Solo un cenno alla scomparsa di Sergio Marchionne. Aveva il talento dei sogni. E aveva la grande capacità di dargli la solidità necessaria per realizzarli. Non voglio discutere della qualità di quei sogni. Ma credo che quel talento e quella capacità, finalmente unite, sarebbero assai utili alla politica italiana.
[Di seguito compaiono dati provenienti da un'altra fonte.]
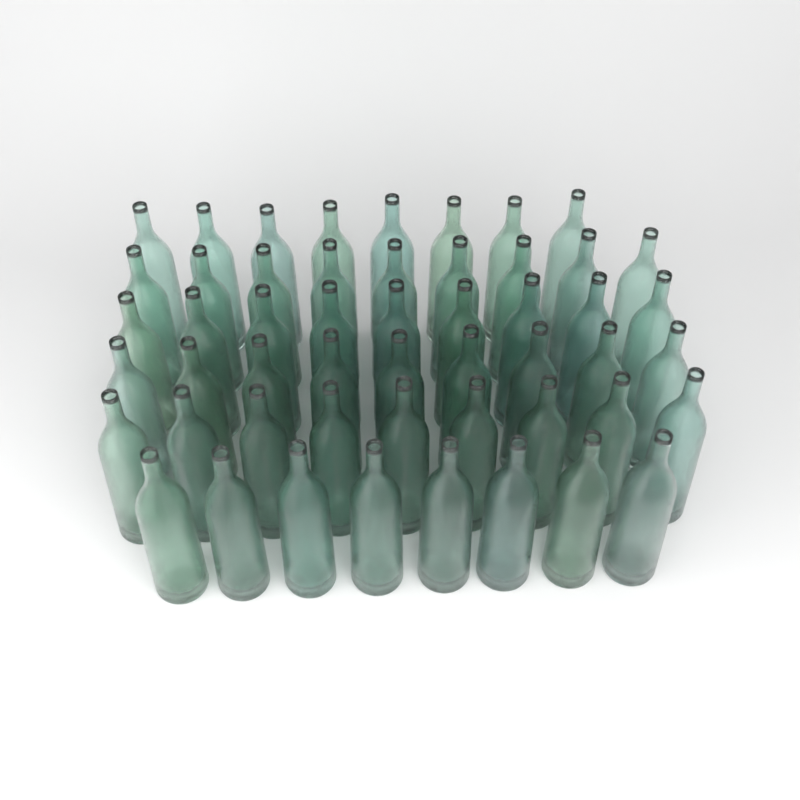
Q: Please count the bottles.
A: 52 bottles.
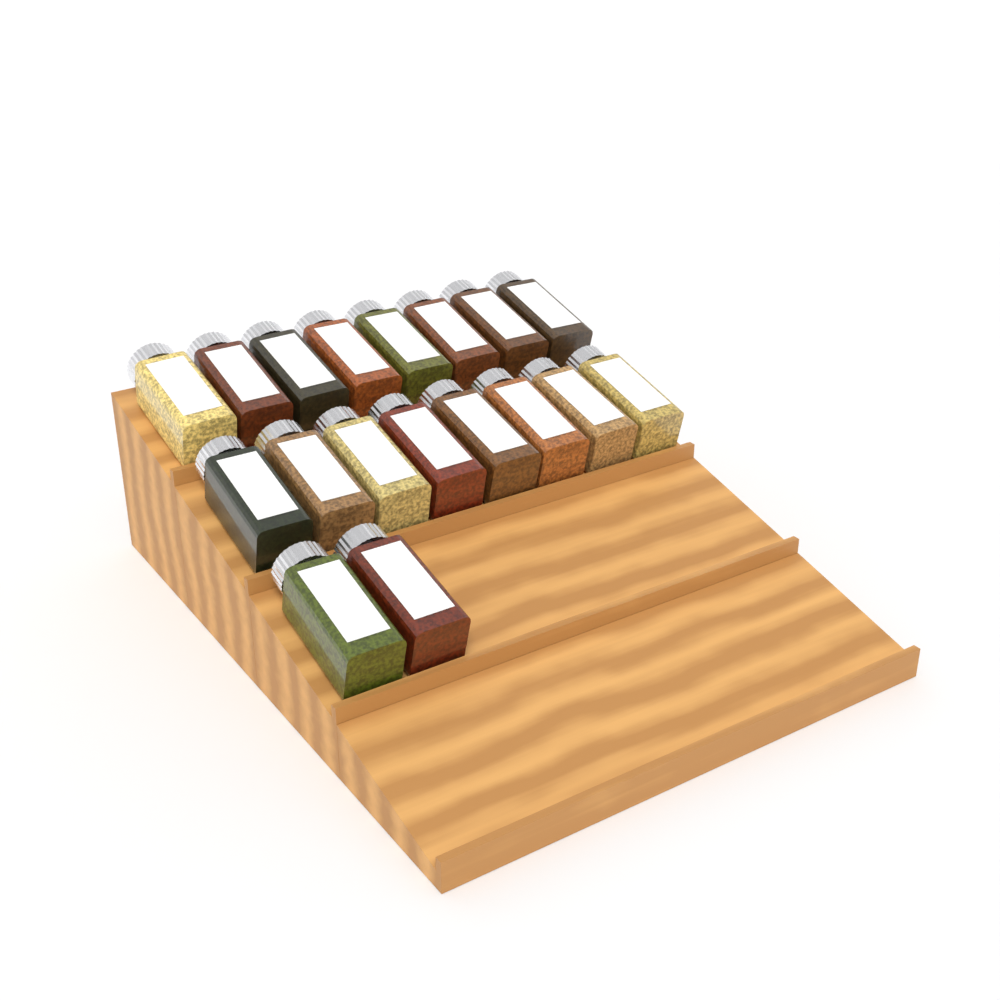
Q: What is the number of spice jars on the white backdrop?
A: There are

I “giochi” oggi riguardano il ministero dell’Economia. E sono tutti racchiusi in una domanda, quanto dura Giovanni Tria? Se lo sono chiesto tutti, fin dall’inizio, a via XX settembre. Corridoi lunghi, poca luce e scetticismo palpabile. Risposta prevalente: poco, dura poco. In un mese e mezzo è cambiato, se non tutto, molto. Perché il tecnico in cima ai desideri di nessuno (perché tecnico e perché, soprattutto, non è Paolo Savona) ha un metodo. E lì, negli stessi corridoi, cominciano a chiamarlo “metodo Tria”. Dove la continuità non è un difetto, ma nemmeno necessariamente un pregio. Dove le nomine non si propongono o si fanno a dispetto degli equilibri politici gialloverdi, ma se qualcuno si indispettisce, pazienza. Dove sulle cose di competenza istituzionale del Mef, si ascolta la politica ma è il ministro dell’economia che decide. Dove si lasciano le battaglie perse, per vincere le altre. Dove si fa tutto con calma: le interviste (finora: una al Corriere, un’altra al Washington Post), gli account twitter (Tria non ne ha ancora uno, wow!), la comunicazione on line (notizie centellinate anche a chi deve occuparsene), i viceministri (non ci sono ancora le deleghe, sul sito del Mef Laura Castelli è “solo” sottosegretario).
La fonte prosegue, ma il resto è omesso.